La Ley de Servicios Digitales («Digital Services Act», DSA) de la Unión Europea, finalizada este sábado, pretende que las plataformas digitales, especialmente las redes sociales o los motores de búsqueda, cumplan con la legislación comunitaria.

A continuación, los principales puntos de esta legislación:

– Reglas para todas las plataformas en línea –

– Obligación de designar un representante legal en uno de los 27 Estados miembros.

– Obligación de actuar «rápidamente» para retirar todo contenido ilícito o impedir su acceso.

– Las plataformas deberán informar «rápidamente» a las autoridades judiciales en caso de sospecha de una «infracción penal grave» que amenace «la vida o la seguridad de las personas».

– Las plataformas deberán publicar una vez por año un informe en el que detallen sus iniciativas a favor de la moderación de contenidos y cuánto se demoraron en actuar tras haber sido notificados sobre la presencia de contenidos ilegales. Tendrán que informar sobre los litigios con sus usuarios y las decisiones tomadas.

– Todas las plataformas deberán ofrecer un sistema gratuito de reclamaciones.

– Las plataformas deberán suspender a los usuarios que publiquen «a menudo» contenidos ilegales.

– Las plataformas de venta en línea deberán controlar la identidad de los vendedores. Tendrán también realizar controles aleatorios.

– Publicidad: cada usuario debe estar al tanto de los parámetros utilizados para dirigirse a él y quiénes financian los anuncios.

– Queda prohibido el uso de datos «sensibles» del usuario (sexo, afiliación política, afiliación religiosa, etc.) para la publicidad dirigida.

– Se prohíbe la publicidad dirigida a los menores.

– Quedan prohibidas las interfaces engañosas que lleven a los usuarios a determinadas configuraciones de cuenta o servicios de pago.

– Obligaciones para las grandes plataformas –

– Se impondrán obligaciones adicionales a las plataformas online «muy grandes», con más de 45 millones de usuarios activos en la UE, potencialmente una veintena de empresas entre las que se encuentran Google (y su filial YouTube), Meta (Facebook, Instagram), Amazon, Microsoft (y su red social LinkedIn), Apple, Twitter, y posiblemente también TikTok, Zalando y Booking.

– Deberán analizar los riesgos asociados a sus servicios en cuanto a la difusión de contenidos ilegales, a la violación de la intimidad, la libertad de expresión, la salud o la seguridad pública. Y deberán actuar para mitigarlos.

– Las grandes plataformas facilitarán al regulador el acceso a sus datos para que pueda controlar el cumplimiento de la normativa.

– Serán auditados una vez al año por organismos independientes para verificar el cumplimiento de sus obligaciones.

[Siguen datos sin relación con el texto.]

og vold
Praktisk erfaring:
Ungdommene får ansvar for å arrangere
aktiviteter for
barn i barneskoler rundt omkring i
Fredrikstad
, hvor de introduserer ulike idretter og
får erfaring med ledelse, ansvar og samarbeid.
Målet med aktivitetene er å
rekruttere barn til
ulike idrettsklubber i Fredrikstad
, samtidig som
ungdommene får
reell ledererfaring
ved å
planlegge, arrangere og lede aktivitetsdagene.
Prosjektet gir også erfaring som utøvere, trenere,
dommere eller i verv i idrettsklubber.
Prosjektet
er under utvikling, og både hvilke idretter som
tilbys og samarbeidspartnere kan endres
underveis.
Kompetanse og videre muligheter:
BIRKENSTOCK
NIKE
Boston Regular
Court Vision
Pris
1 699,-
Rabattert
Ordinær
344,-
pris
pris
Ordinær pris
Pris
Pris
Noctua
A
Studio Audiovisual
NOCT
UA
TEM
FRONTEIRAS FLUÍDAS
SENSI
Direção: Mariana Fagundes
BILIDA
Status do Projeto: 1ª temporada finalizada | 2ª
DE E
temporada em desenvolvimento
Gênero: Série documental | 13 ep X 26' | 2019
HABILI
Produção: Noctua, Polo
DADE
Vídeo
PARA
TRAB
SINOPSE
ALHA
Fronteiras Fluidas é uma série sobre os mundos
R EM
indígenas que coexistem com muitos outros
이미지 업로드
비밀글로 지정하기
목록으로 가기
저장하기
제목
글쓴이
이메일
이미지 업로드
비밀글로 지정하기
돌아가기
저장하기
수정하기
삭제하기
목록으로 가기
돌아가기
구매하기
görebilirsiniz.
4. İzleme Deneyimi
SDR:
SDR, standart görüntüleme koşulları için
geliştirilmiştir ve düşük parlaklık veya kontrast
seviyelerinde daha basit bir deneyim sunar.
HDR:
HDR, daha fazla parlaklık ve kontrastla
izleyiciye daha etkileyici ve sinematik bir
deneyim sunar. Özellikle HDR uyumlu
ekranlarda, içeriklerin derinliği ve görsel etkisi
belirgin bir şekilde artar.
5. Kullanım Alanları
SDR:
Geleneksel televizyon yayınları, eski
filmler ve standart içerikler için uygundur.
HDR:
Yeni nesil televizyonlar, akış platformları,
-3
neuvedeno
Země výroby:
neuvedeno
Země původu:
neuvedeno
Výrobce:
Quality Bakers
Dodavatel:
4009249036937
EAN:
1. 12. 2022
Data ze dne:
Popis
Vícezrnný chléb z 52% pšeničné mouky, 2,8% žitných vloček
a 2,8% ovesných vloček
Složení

– Deberán contar con un servicio de control interno independiente para comprobar que cumplen el reglamento.

– Tendrán la obligación de luchar contra la pornografía vengativa.

– Autoridades de control –

– Cada Estado miembro de la UE designará una autoridad competente, con poderes de investigación y sanción, para hacer cumplir el reglamento. Las 27 autoridades cooperarán entre sí.

– El Estado miembro en el que se encuentre el establecimiento principal del proveedor de servicios digitales será competente para hacer cumplir las obligaciones, salvo en el caso de las plataformas muy grandes, que deberán ser supervisadas directamente por la Comisión Europea.

– Posibilidad de que los usuarios presenten reclamaciones –

– Los usuarios tendrán derecho a presentar una reclamación contra un proveedor de servicios digitales ante la autoridad competente.

– Las plataformas de venta en línea que no cumplan con sus obligaciones pueden ser consideradas responsables de los daños sufridos por los compradores de productos no conformes e inseguros.

– Sanciones –

– Las multas podrán alcanzar el 6% de la facturación anual.

– Exención para las pequeñas empresas –

– Las microempresas y las pequeñas empresas están exentas de las obligaciones del reglamento.